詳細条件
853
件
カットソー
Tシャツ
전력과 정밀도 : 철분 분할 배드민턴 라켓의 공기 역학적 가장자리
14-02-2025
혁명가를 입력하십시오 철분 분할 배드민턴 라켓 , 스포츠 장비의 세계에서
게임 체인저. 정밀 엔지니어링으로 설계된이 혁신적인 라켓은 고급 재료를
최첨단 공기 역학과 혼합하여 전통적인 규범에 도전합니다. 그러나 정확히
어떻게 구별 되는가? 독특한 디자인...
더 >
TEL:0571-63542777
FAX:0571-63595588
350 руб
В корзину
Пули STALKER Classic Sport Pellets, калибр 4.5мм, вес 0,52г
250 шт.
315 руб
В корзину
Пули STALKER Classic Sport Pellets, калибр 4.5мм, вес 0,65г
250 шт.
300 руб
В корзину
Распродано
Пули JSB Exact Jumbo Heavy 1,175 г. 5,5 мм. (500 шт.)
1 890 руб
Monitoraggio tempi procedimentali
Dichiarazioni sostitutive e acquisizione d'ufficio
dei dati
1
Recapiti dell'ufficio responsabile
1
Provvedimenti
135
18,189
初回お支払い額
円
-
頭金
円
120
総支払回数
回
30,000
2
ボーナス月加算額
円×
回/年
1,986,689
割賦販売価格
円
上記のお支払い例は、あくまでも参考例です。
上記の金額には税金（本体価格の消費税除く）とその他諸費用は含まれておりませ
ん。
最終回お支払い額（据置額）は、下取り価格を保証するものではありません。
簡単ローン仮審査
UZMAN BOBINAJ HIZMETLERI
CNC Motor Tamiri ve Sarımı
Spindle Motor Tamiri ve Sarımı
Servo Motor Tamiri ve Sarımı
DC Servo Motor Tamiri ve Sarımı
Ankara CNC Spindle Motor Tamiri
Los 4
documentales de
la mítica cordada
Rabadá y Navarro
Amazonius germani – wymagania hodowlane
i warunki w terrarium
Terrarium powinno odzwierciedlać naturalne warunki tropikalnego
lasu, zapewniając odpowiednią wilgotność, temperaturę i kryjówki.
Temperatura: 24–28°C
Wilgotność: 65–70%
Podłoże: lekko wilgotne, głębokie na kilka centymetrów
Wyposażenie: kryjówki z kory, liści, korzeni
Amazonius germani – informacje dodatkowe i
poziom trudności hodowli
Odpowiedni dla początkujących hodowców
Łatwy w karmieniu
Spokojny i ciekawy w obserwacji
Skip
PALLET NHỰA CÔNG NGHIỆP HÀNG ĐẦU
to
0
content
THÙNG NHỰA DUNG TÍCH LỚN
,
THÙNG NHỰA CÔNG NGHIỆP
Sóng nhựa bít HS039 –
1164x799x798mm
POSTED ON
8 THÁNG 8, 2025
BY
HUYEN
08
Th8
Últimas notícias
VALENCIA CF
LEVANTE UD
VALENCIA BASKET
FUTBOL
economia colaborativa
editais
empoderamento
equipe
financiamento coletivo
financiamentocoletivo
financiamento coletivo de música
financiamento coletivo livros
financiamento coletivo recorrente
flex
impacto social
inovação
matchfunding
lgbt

# # # # # # #

Count each line of the listing that contains "калибр" and give the count alone.

2